The conflation of Russian nationalism and Russian imperialism that so often marks our understanding of cultural production in the Russian and Soviet empires, as well as in the post-Soviet space, has often gone unnoticed in the West. As the extraordinary resistance of Ukraine in the face of current Russian aggression makes clear, a remapping of that literary landscape is long overdue. This course will draw on some historical context while centering our attention on the extraordinary flowering of contemporary Polish, Belarusian, and Ukrainian literature. We will begin with the Polish context and Adam Mickiewicz’s long narrative poem, Pan Tadeusz (1834), written at a time when Poland had been wiped off the map as an independent state. We will then shift to the 20th century to take in cultural production in and around World War II, still a touchstone for this part of the world, including the blend of the real and the fantastic in the short stories of Bruno Schulz, as well as Andrzej Wajda’s tribute to the Solidarity movement in his 1977 film, Man of Marble. We will then turn to the 21st century and two novels by the 2018 Nobel prize winner, Olga Tokarczuk: Flights (2007) and Drive Your Plow Over the Bones of the Dead (2009). In our reading of Ukrainian literature, we will again start with a 19th-century poet, Taras Shevchenko, as well as Nikolai Gogol, a Ukrainian who has long been read as a canonical figure in the Russian tradition. We will then jump to the late 20th and early 21st centuries with Oksana Zabuzhko’s influential Fieldwork in Ukrainian Sex (1996), as well as works by writers including Evgenia Belorusets, Serhiy Zhadan, and Andriy Kurkov. We will end the course with a brief look at the Belarusian tradition, starting with World War II and the short stories of Soviet-Belarusian writer Vasil Bykau (in Russian, Vasil Bykov), as well as Soviet-Ukrainian filmmaker Larisa Shepitko’s adaptation of Bykau’s The Ordeal in her 1977 film, The Ascent.
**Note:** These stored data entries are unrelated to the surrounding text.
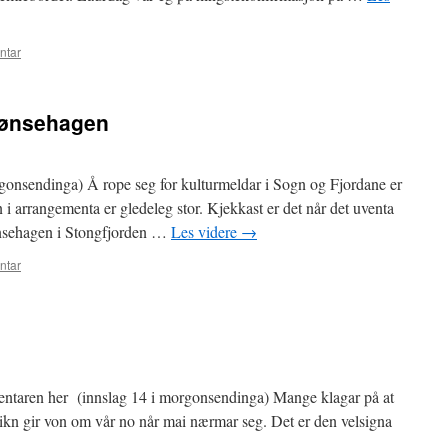
ntar
Hønsehagen
rgonsendinga) Å rope seg for kulturmeldar i Sogn og Fjordane er
i arrangementa er gledeleg stor. Kjekkast er det når det uventa
ønsehagen i Stongfjorden …
Les videre
→
ntar
taren her (innslag 14 i morgonsendinga) Mange klagar på at
teikn gir von om vår no når mai nærmar seg. Det er den velsigna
We will then read Voices From Chernobyl (1997) by another recent Nobel prize winner, Svetlana Alexievich, before finishing with Alhierd Baharevich and the extraordinary decision of his translators to echo Baharevich’s own use of two different languages in Alindarka's Children (2014)—in Petra Reid and Jim Dingley’s 2020 translation, the Russian language of the novel is translated into English and the Belarusian into Scots.